FOR MANY YEARS, ECONOMISTS HAVE BUILT MODELS designed to predict the outcomes of presidential elections in the United States, and some of these models have been remarkably accurate. The electorate definitely tends to “vote their pocketbooks,” and the current and expected condition of the economy generally is a dominant factor in election outcomes.

Incumbency Matters The predictive models built by economists generally begin by establishing the impacts on election outcomes of incumbency, length of time in office, and party affiliation of the sitting president. Once these factors are established, the impacts of economic performance are assessed.

Incumbency clearly is an advantage for presidential candidates. Republican candidates have a slight edge in presidential elections (everything else being equal), and the party in power is well positioned unless it has held the White House for two or more terms (voters eventually tire of a political party if it has been in office too long).

This set of factors should give President Bush a leg up. A one-term Republican incumbent ordinarily starts out with a decided advantage.

Economics Rules The current and expected performance of the economy carries a lot more weight in election outcomes than incumbency, party affiliation, and time in office. Anumber of powerful models have incorporated various measures of price inflation, real economic growth, employment and unemployment, and personal income growth.

A recent model variation, developed by the highly regarded Macroeconomic Advisors (MA), was able to accurately predict the outcome of the popular vote in every election since 1952—including the 2000 cliffhanger. The model leans heavily on the growth of real disposable personal income over the three quarters prior to the election, as well as on the pace of inflation during the first 15 quarters of the current presidential term.

These two economic variables are fairly traditional. But the MA model departed from tradition by introducing housing starts into the model—an experiment that turned out to be highly successful.

Why Housing Starts? MA analysts discovered that housing starts turn out to be a good summary measure of how voters view the economy. Starts have much more explanatory power than do traditional measures of consumer confidence.

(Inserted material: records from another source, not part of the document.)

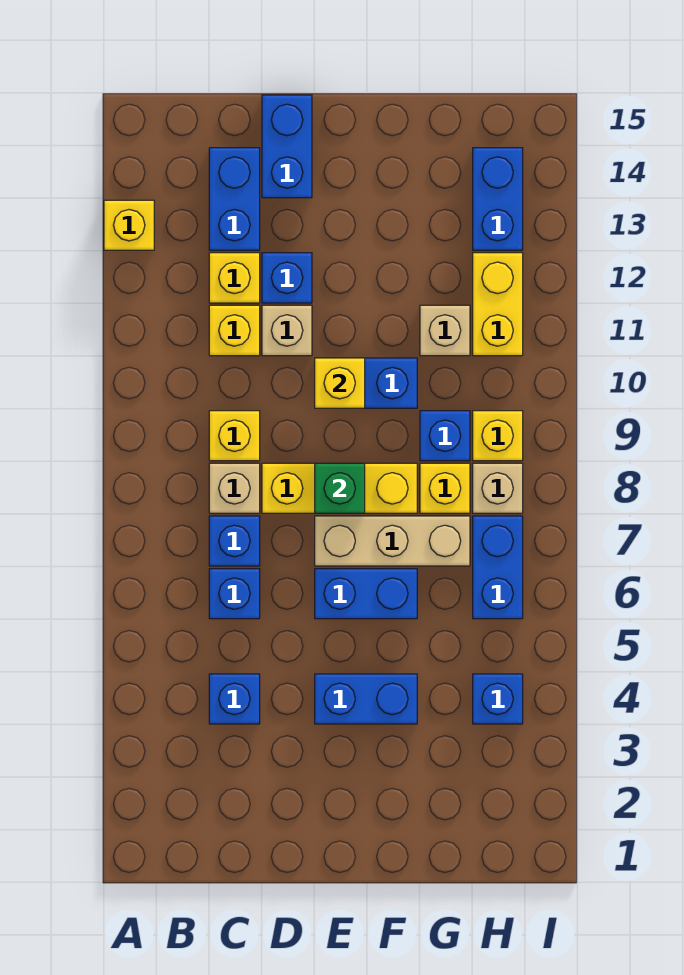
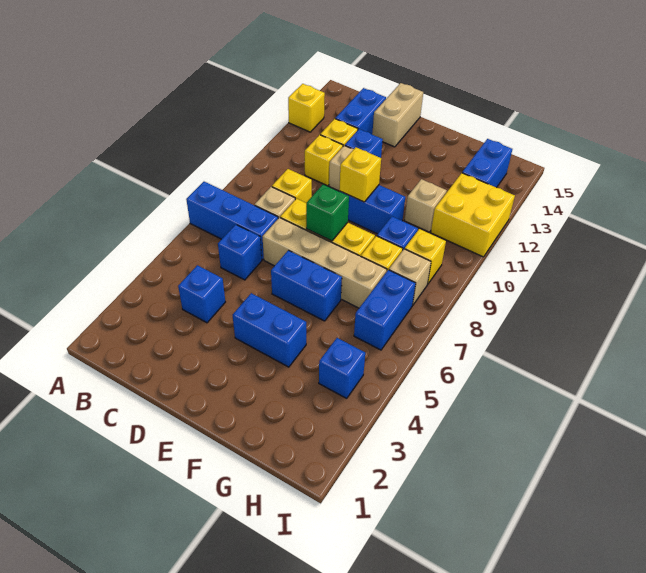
blue 1x1 brick [209,516,260,566] -> blue 1x3 brick [186,182,278,260]
blue 1x2 brick [262,95,312,198] -> tan 1x2 brick [372,83,423,147]
tan 1x3 brick [315,516,470,566] -> tan 1x4 brick [262,218,387,308]
yellow 1x2 brick [473,253,523,356] -> yellow 2x2 brick [431,173,515,257]

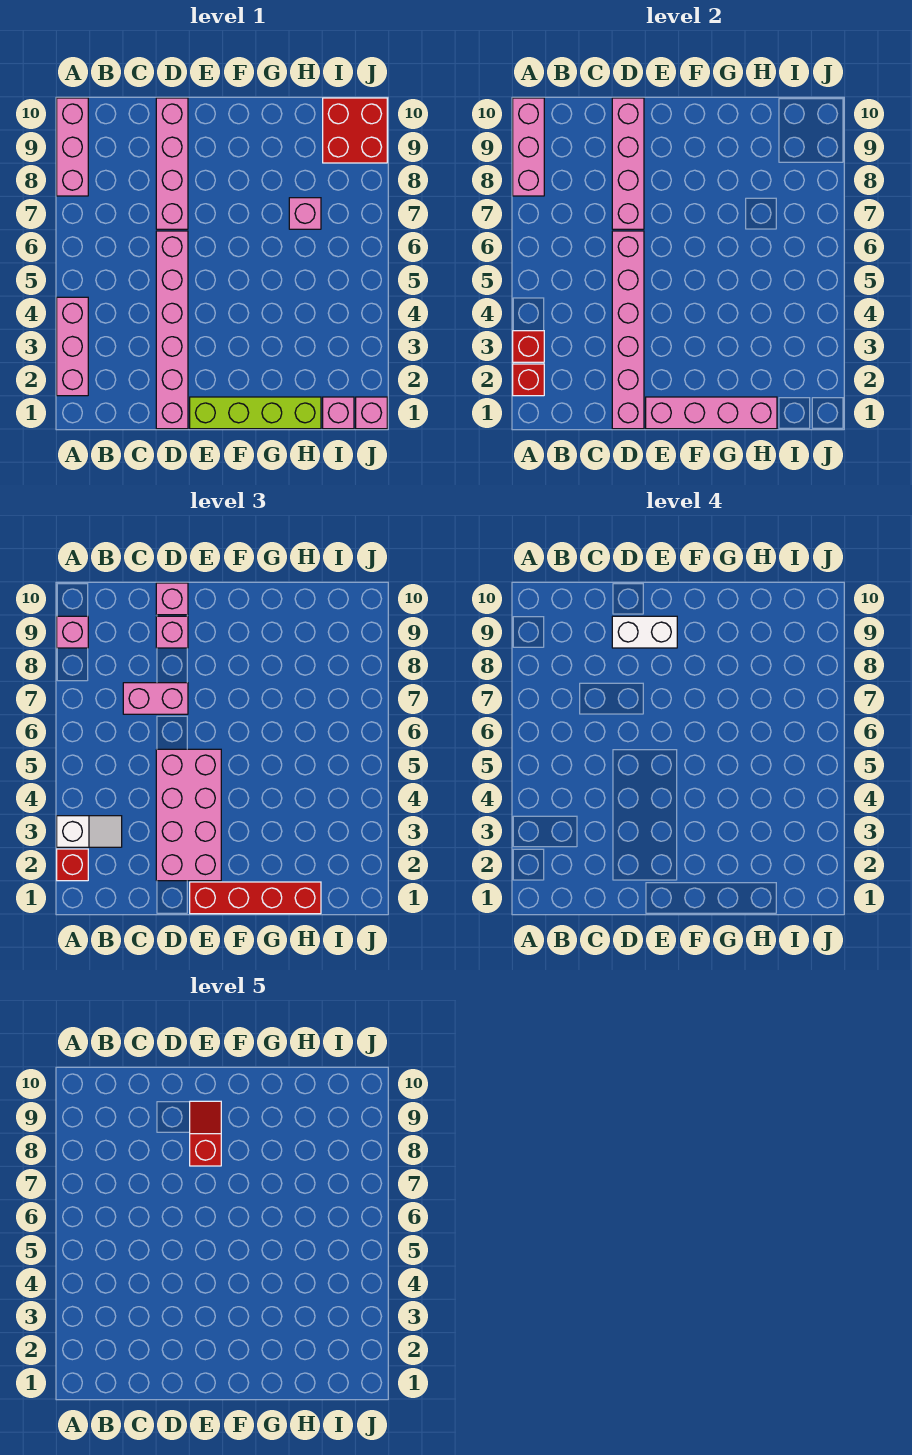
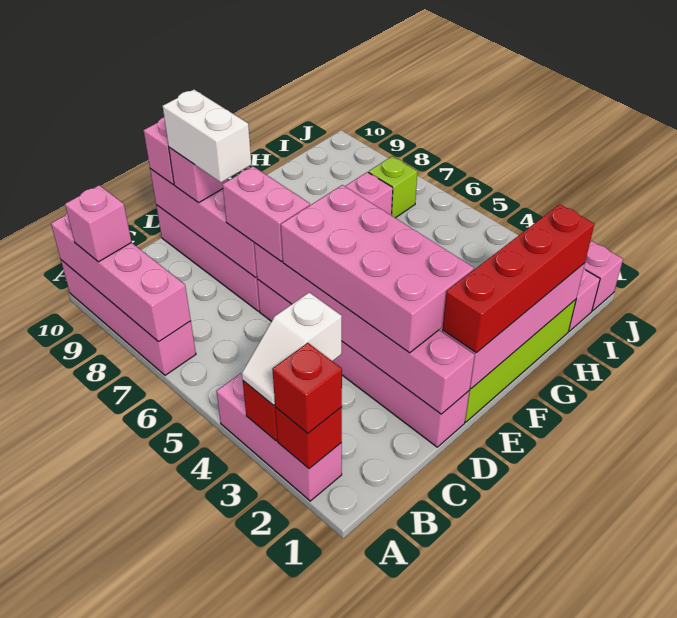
white 1x2 slope [57,816,122,847] -> white 1x2 slope turned to [242,292,342,405]
pink 1x3 brick [57,98,88,196] -> pink 1x4 brick [61,260,196,375]
pink 1x3 brick [513,98,544,196] -> pink 1x4 brick [51,214,191,342]
pink 1x2 brick [123,683,188,714] -> pink 1x2 brick turned to [222,166,310,262]
white 1x2 brick [612,616,677,648] -> white 1x2 brick turned to [163,90,252,182]
red 1x2 slope [190,1101,221,1166] -> none
none -> lime 1x1 brick [368,156,418,218]
red 2x2 brick [323,98,387,163] -> none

According to MA analysts: “In contrast to confidence measures which are based on surveys, housing starts are hard economic data that reflect significant economic decisions of home builders and home buyers based on their sense of well-being and confidence in the future.”

Putting Ittogether The MA model, incorporating economic variables consistent with the NAHB's forecasts (including housing starts in the election quarter), predicts that President Bush will capture a solid majority of the popular vote in November.

It's important to note, of course, that models grounded on economic factors know nothing about things such as the United States' involvement in Iraq, the military records of the two candidates, and international and domestic terrorism. But history shows that the overall economy and the housing market are powerful determinants in U.S. presidential elections.

David Souders
Chief Economist, NAHB Washington, D.C.